Hollenbeck Brent K, Taub David A, Miller David C, Dunn Rodney L, Wei John T
Department of Urology and the Division of Clinical Research, the University of Michigan, Ann Arbor, Michigan, USA.
J Urol. 2006 Feb;175(2):670-4. doi: 10.1016/S0022-5347(05)00146-1.
Regionalization of high risk surgical procedures to larger, teaching hospitals has been suggested as a means to improve the quality of care. We determined the extent to which the regionalization of nephrectomy has occurred and describe the potential causes and implications of any observed regionalization.
The Nationwide Inpatient Sample comprises a 20% sampling of hospital discharges in the United States yearly. Patients undergoing nephrectomy for kidney cancer between 1988 and 2002 were identified using International Classification of Disease, Ninth Revision, Clinical Modification codes. Regionalization was assessed using 6 structural hospital measures, including teaching status, urban location, discharge volume, nephrectomy volume, bed capacity and for-profit status. Adjusted models were developed to identify the significance of temporal trends in each regionalization measure.

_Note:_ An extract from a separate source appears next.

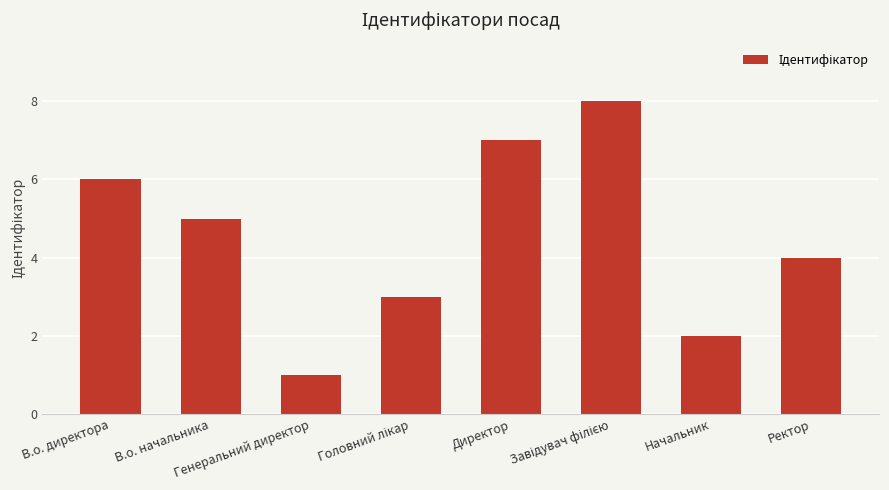

What is the maximum value shown in the chart?

8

We identified 66,621 patients undergoing nephrectomy during the study period. Compared to procedures performed between 1988 and 1990 the likelihood of undergoing nephrectomy at teaching, high nephrectomy volume and high throughput (all diagnoses) hospitals increased by 2.0 (CI 1.9 to 2.2), 7.4 (CI 7.1 to 7.7) and 2.2 times (CI 2.1 to 2.2), respectively, in 2000 to 2002. Conversely nephrectomy was less likely to be performed at for-profit hospitals (OR 0.5, CI 0.5 to 0.6). Patients were more likely to undergo partial nephrectomy at teaching, high volume, high throughput, urban hospitals.
Regionalization of nephrectomy to teaching and high volume (nephrectomy and all diagnoses) hospitals is currently under way. Although the implications are not entirely clear, this study provides further evidence for the crowding of complex surgical procedures into these institutions.
将高风险外科手术集中到更大的教学医院进行,被认为是提高医疗质量的一种方式。我们确定了肾切除术区域化的发生程度,并描述了任何观察到的区域化的潜在原因及影响。
全国住院患者样本包含美国每年20%的医院出院病例。使用国际疾病分类第九版临床修订本编码,识别1988年至2002年间因肾癌接受肾切除术的患者。使用6项医院结构指标评估区域化,包括教学状况、城市位置、出院量、肾切除量、床位容量和营利状况。建立调整模型以确定每个区域化指标中时间趋势的显著性。
我们在研究期间识别出66621例接受肾切除术的患者。与1988年至1990年间进行的手术相比,2000年至2002年间在教学医院、肾切除量高的医院和高流量(所有诊断)医院接受肾切除术的可能性分别增加了2.0倍(可信区间1.9至2.2)、7.4倍(可信区间7.1至7.7)和2.2倍(可信区间2.1至2.2)。相反,在营利性医院进行肾切除术的可能性较小(比值比0.5,可信区间0.5至0.6)。患者在教学医院、大容量、高流量、城市医院更有可能接受部分肾切除术。
肾切除术目前正在向教学医院和大容量(肾切除和所有诊断)医院区域化。尽管其影响尚不完全清楚,但本研究为复杂外科手术集中于这些机构提供了进一步证据。